People are already safe to choose a third party candidate.

If they are afraid that it would help the wrong side they can take that into consideration.
Are you just denying the lesser-of-two-evils conundrum? I talk to people every day who say "I like Libertarian better but I have to vote for Trump so that Harris doesn't win" or "I have to vote for Harris so Trump doesn't win". With RCV, there's no need for that. You can vote your preference and still rank the candidates you don't like so that the one you're afraid of is ranked last.
You want to give them the freedom to cast a third party vote without facing the consequence of possibly being a spoiler. Why should it be that way?
Because the spoiler concept is a flaw in plurality voting, not a "feature".
Elections have consequences.
Worst phrase Obama ever uttered.
 
Good for you. Most people say otherwise. Most people "hold their nose" and vote for one candidate just because they're afraid of the other.
And you think ranked choice voting declaring someone the winner with 2% of the vote is the answer?
 
Let me google that for you: https://www.google.com/search?q=survey+says+most+people+don't+like+either+candidate&rlz=1C1CHBF_enUS801US801&oq=survey+says+most+people+don't+like+either+candidate&gs_lcrp=EgZjaHJvbWUyBggAEEUYOdIBCTE1MzI0ajBqN6gCALACAA&sourceid=chrome&ie=UTF-8

But seriously, if you're going to deny that lesser-of-two-evils voting is a problem, or if you're going to try to pretend it's a good thing, we don't have much to talk about. We're living in different realities.

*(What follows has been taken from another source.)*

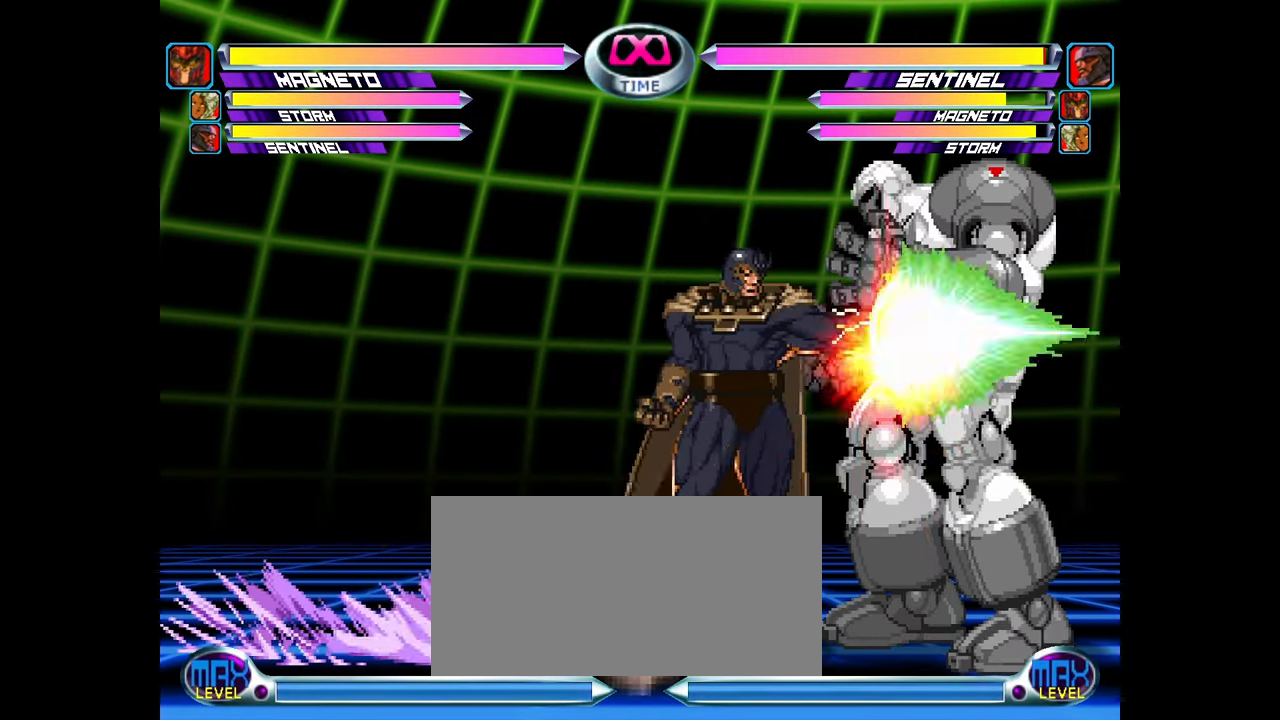
{"dt_ms": 500, "buttons": ["CROSS"], "left_stick": "up-right"}
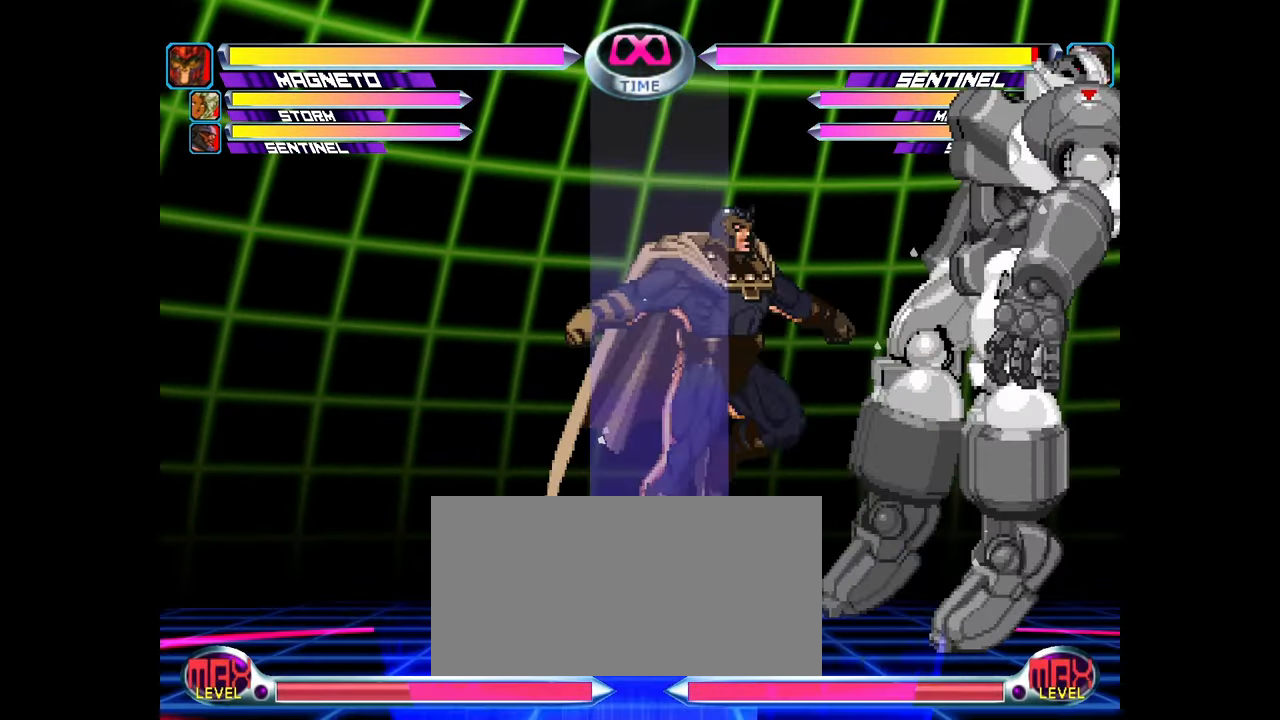
{"dt_ms": 1000, "buttons": [], "left_stick": "center", "events": [[33, "CROSS", "up"], [117, "CROSS", "down"], [183, "CROSS", "up"], [250, "left_stick", "center"], [467, "left_stick", "down"], [483, "SQUARE", "down"], [483, "TRIANGLE", "down"], [517, "CROSS", "down"], [567, "SQUARE", "up"], [567, "TRIANGLE", "up"], [600, "CROSS", "up"], [667, "left_stick", "center"], [833, "CROSS", "down"], [883, "CROSS", "up"]]}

And you think voting for the lesser of three evils is the answer?
 
And you think ranked choice voting declaring someone the winner with 2% of the vote is the answer?
I don't know what you're referring to. But it's pretty clear you have no clue how RCV works.
 
I'm not amazed that you're confused. What exactly is it you think was "wrong" with the Alaska RCV election?
Conservatives lost to a party with fewer votes. Not having a primary, split their votes and allowed another party to win. The same thing happened with other independent presidential candidates, allowing one of the major parties to win. Think Ralph Nader, John Anderson, and Ross Perot.